E. du Perron
aan
G. Burssens

Gistoux, 10 mei 1931

Gistoux, 10 Mei '31.

Beste Burssens,

Die zwarte randjes zijn zoo op de heele serie.1776 Hier komen ze wel èrg zwart op uit, omdat de kleur v/h papier lichter is. Maar soms, op nogal donker groen b.v., staat het nogal aardig. Een beetje aktivisme vind ik trouwens niet erg..., als het maar niet met Moens samen is. Heb jij ook niet eens gevangen gezeten voor aktivisme?

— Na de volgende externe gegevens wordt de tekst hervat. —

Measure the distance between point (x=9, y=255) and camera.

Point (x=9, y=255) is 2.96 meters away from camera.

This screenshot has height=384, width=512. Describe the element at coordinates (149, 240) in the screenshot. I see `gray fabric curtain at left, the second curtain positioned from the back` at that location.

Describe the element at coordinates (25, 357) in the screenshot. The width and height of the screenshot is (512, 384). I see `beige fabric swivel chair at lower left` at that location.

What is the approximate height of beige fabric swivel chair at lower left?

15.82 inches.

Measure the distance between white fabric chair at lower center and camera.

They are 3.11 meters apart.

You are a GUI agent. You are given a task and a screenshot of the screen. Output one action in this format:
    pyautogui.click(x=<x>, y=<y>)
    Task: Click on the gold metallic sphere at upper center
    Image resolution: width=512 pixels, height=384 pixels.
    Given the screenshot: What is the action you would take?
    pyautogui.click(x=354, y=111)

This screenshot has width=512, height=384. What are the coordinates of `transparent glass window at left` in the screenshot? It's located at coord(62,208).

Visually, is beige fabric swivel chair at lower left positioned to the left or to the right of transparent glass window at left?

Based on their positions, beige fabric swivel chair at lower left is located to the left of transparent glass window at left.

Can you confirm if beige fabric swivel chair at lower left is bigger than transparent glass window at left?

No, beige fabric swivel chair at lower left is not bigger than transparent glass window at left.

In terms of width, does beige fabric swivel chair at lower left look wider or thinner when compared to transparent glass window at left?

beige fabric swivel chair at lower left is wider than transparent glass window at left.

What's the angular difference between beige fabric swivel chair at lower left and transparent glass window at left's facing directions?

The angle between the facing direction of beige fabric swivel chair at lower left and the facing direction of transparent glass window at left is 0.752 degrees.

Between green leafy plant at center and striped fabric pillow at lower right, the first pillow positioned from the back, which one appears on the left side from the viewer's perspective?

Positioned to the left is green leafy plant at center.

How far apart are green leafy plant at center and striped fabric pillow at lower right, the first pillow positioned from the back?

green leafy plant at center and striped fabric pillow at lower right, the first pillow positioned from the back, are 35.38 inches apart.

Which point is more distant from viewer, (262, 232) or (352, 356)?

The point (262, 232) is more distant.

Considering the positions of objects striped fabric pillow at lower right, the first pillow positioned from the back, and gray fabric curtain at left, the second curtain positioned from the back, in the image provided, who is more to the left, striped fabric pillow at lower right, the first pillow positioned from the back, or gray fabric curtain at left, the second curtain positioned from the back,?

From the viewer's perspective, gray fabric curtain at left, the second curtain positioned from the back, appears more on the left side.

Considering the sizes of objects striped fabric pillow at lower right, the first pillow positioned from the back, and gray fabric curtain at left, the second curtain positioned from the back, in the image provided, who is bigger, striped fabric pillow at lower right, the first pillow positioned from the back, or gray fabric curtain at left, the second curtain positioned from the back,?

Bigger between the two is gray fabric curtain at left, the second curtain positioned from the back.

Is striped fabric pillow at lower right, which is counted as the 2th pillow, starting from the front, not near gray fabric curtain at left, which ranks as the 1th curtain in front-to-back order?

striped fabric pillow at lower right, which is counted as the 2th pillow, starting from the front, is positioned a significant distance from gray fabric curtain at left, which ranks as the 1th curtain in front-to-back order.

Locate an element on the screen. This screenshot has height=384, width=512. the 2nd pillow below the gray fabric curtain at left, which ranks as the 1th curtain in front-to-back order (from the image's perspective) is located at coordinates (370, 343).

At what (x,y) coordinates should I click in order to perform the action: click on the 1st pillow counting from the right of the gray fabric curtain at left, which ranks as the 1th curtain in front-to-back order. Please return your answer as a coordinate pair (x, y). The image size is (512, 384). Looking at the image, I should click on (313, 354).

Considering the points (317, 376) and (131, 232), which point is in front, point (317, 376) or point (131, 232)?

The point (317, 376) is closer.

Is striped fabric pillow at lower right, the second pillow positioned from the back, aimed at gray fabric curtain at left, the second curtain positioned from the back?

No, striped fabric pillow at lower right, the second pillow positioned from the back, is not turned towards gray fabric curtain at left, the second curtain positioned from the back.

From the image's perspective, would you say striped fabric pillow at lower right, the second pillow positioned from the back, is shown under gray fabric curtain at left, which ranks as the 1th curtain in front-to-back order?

Ik zal probeeren in Juni in Antwerpen te komen, maar wil er niemand ontmoeten dan jou. We spreken dan wel af in een café of zoo. (Of bij jou thuis, dat vind ik ook best.)

Waarom niet die laatste kritische stukken van P.v.O. - die juist alle meer persoonlijk zijn - Self-Defense en de stukken over ons etc., mèt de brieven samen? Noem het dan: Brieven, voorafgegaan door laatste kritische stukken, of zooiets. Zou je onze namen voluit schrijven op die brieven? of ook met initialen? Ik ben benieuwd naar je inleiding en naar de brieven zelf.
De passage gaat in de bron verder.